Pandas copy on write

As of August 2025, I find the Pandas 2.3 documentation on Copy-on-Write and views versus copies very confusing. I guess I am not alone. This note covers:

How does Pandas store data?

pandas.DataFrame and pandas.Series are the two core objects. Series contains a one-dimensional array, behaving like a numpy.ndarray, plus a pandas.Index object. Just like built-in container objects, think of a Series as just a bunch of references to Python objects that serve as the underlying data. These data could be anything, including mutable or immutable objects.

Similarly, the DataFrame is best thought of (for copy semantics purposes) as a two-dimensional numpy.ndarray containing data, along with two Index objects, which label the rows and columns.
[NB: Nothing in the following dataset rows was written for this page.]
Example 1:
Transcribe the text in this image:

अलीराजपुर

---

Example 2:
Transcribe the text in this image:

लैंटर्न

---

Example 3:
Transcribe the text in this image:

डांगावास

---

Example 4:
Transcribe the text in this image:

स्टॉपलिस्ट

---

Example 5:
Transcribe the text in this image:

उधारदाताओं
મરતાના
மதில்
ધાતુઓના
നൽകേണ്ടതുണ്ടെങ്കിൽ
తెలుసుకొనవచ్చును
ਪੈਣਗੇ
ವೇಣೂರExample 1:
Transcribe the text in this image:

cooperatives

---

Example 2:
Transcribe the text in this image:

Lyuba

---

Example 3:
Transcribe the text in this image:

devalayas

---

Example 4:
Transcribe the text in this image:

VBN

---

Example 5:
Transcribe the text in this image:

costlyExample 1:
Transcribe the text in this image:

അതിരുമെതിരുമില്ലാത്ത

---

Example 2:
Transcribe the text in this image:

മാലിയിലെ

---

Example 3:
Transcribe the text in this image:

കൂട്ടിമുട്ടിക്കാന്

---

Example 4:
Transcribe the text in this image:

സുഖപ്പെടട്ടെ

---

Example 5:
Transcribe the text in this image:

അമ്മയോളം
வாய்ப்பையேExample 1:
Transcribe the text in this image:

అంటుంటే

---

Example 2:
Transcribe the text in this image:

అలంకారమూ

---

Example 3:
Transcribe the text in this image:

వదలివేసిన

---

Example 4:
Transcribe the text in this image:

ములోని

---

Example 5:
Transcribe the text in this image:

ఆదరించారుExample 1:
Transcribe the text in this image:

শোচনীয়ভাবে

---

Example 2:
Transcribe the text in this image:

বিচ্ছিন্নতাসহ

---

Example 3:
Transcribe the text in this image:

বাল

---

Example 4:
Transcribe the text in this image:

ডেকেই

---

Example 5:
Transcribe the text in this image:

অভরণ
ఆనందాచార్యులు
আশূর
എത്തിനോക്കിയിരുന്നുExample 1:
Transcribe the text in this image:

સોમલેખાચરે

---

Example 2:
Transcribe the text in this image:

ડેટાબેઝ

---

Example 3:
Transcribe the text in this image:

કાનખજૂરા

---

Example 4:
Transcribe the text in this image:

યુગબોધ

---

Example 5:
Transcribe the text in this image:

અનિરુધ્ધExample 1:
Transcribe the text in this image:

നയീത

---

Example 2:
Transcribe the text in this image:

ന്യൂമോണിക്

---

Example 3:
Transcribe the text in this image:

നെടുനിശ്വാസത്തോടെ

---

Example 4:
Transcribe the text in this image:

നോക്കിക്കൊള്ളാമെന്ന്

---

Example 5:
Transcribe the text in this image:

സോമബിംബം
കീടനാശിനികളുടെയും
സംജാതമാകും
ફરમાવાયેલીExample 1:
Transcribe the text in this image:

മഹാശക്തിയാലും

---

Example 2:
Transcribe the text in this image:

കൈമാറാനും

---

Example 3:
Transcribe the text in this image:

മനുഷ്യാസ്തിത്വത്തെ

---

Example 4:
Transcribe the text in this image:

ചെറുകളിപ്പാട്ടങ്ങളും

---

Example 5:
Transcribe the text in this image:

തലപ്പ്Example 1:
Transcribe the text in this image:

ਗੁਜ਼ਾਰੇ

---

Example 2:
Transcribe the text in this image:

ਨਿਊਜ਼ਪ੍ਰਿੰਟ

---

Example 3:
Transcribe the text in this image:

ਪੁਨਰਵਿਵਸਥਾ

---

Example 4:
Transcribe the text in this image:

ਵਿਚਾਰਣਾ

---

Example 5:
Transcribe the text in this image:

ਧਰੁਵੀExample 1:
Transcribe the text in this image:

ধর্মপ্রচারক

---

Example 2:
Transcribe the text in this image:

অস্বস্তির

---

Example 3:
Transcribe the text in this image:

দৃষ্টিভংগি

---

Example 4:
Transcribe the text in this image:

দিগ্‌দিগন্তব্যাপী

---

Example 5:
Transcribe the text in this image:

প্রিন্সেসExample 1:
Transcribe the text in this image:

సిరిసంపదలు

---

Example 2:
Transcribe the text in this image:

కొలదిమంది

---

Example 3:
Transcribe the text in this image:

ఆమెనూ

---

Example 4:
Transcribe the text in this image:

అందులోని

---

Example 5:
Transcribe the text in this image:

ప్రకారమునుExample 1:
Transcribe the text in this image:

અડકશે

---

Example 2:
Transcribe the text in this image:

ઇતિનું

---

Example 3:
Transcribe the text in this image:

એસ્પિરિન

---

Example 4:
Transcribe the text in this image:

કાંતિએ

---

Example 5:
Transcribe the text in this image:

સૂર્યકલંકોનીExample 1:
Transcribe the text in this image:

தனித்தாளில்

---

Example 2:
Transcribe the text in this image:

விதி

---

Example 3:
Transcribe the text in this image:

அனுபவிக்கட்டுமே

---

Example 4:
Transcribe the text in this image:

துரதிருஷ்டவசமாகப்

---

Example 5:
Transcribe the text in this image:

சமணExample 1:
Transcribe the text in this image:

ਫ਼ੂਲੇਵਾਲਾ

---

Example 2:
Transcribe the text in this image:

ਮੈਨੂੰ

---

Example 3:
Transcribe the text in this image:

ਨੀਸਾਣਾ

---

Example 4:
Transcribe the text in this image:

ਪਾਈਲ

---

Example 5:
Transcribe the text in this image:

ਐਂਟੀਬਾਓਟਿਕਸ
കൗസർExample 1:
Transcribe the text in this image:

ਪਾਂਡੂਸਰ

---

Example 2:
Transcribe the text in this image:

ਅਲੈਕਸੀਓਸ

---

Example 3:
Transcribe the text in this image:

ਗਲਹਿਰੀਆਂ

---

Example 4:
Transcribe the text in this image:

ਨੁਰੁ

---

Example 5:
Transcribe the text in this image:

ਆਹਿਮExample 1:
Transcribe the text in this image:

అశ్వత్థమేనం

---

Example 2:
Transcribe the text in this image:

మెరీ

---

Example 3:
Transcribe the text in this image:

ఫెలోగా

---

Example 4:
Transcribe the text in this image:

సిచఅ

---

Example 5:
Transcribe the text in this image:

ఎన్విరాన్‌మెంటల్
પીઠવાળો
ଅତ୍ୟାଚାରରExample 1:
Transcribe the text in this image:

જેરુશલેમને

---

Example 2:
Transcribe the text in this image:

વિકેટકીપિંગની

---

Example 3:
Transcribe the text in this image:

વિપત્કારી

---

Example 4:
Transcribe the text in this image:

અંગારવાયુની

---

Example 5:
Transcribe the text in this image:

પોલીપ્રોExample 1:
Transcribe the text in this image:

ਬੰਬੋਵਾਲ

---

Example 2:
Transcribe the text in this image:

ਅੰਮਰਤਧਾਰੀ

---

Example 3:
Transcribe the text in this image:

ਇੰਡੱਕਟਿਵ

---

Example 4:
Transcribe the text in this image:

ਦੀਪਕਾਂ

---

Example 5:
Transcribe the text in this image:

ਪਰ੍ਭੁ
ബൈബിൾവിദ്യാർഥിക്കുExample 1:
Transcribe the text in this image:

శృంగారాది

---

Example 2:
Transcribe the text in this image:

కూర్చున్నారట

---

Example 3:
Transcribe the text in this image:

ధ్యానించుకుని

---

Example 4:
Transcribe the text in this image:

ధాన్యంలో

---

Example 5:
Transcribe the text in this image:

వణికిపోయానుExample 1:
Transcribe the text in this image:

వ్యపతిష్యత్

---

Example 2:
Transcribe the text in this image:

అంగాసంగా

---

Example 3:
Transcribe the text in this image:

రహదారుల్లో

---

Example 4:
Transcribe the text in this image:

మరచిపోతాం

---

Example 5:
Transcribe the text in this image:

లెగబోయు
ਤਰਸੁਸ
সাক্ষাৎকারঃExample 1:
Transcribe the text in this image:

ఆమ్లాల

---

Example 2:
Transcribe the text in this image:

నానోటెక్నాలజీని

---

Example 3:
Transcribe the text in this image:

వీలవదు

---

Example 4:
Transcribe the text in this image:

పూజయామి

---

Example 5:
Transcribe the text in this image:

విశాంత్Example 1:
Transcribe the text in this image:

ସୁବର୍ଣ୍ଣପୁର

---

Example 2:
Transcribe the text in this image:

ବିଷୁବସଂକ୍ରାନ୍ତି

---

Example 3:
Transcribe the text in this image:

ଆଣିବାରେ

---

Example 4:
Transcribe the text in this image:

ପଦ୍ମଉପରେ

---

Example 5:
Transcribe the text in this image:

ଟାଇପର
What do we mean by "view" and "copy"?

If DataFrame or Series object b is created from a, it may be:

Returning a view versus a copy (when subsetting in Pandas)

When Copy-on-Write is turned off in global options, any operation like

newdf = df['column1']
newdf = df.loc[:10, 'column1']
newdf = df[:10]
newdf = df.iloc[0]

is, according to the (confusingly written) docs1, ambiguous about whether newdf is a view or copy of df. If we now run newdf['column1'] = newdata, we don't know whether df is modified too. Similarly, "chained assignment" operations like df['column1'][:10] = newdata obviously try to modify df but do not actually guarantee that df is modified. However, any operation like

df['column1'] = newdata
df.loc[:10, 'column1'] = newdata
df[:10] = newdata
df.iloc[0] = newdata

gets translated into a call to __setitem__, which modifies df in-place.

What is Copy-on-Write?

Again, I find the docs confusing2. In the "Description" section the docs say:

CoW means that any DataFrame or Series derived from another in any way always behaves as a copy. As a consequence, we can only change the values of an object through modifying the object itself. CoW disallows updating a DataFrame or a Series that shares data with another DataFrame or Series object inplace.

I would rewrite this as:

With CoW enabled, a new DataFrame or Series that is derived from another in any way (e.g. by subsetting, appending, updating another) will unambiguously behave as a copy of the old one:

Of course, things like passing a DataFrame to a function, or writing df1 = df2 will continue to just create new references to the same DataFrame, not create a new copy of it.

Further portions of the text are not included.